Statistical analysis
The initial screening for bacteriocin producing LAB from 138 LAB isolates was repeated twice. For antimicrobial tests, a three repetition split-split plot design was used with the eight LAB isolates on the main plot versus the six bacteria (or three fungi) on the sub plot, which was then split into two temperatures (5 and 20°C). For the in vivo testing, non-inoculation or inoculation of L. innocua was designed on the main plot with the three LAB strains used to investigate the treatment effect on naturally occurring microflora and introduced L. innocua on the onions.

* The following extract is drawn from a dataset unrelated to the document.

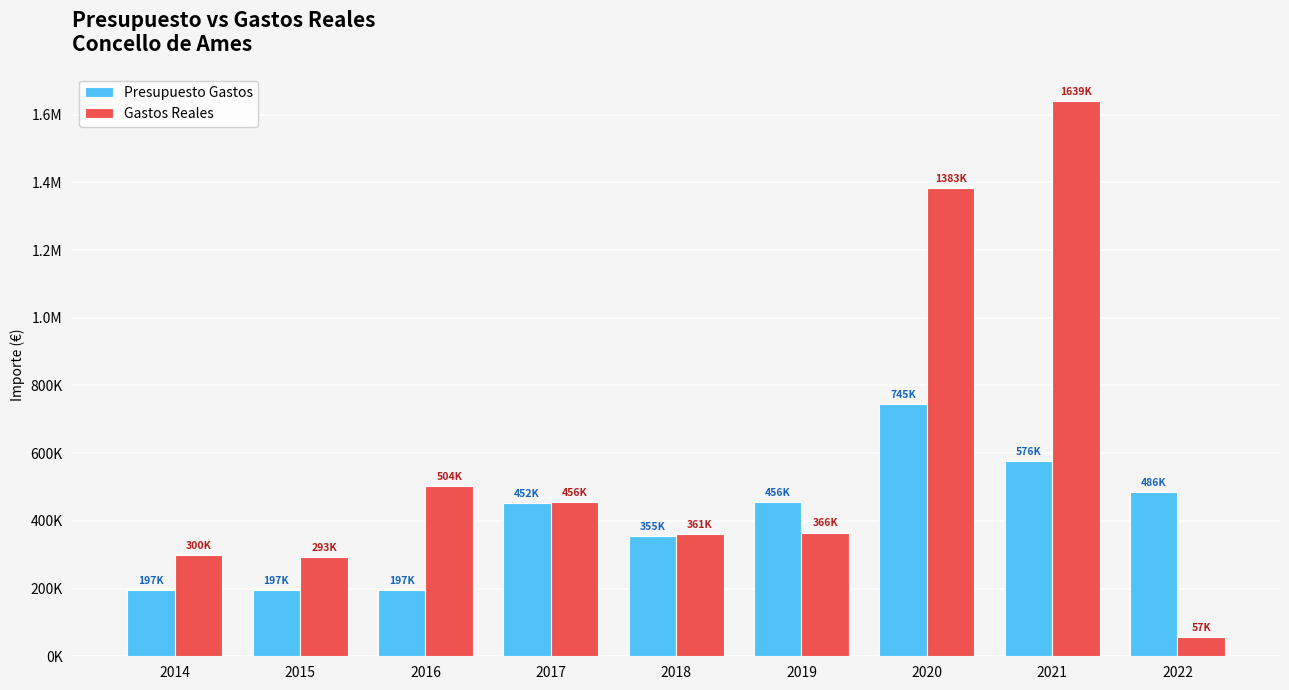

The Presupuesto Gastos series shows 485601.6 at 2022. True or false?

True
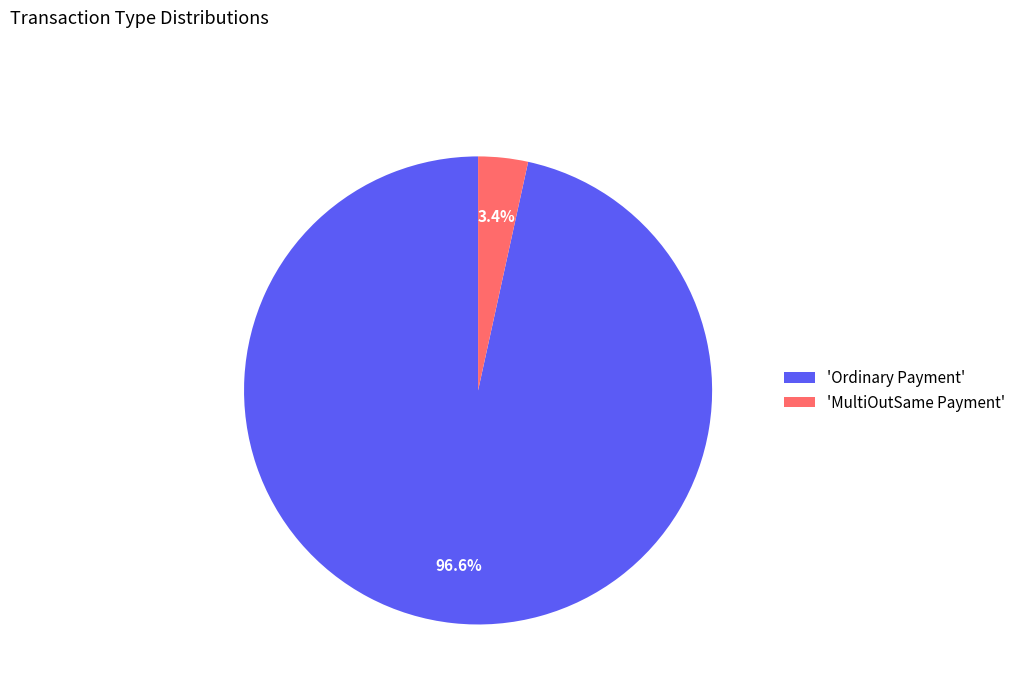

What portion of the pie excludes 'MultiOutSame Payment'?

96.6%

The sub plot was represented by sample removal at days 0, 3, 6, 9 and 12. Data were analyzed using the ANOVA directive and standard errors of mean (SEM) option of GenStat® (12th Edition, VSN International Ltd, Hemel Hempstead UK, 2009). The results of a Principal Components Analysis (PCA) were discussed in terms of component scores.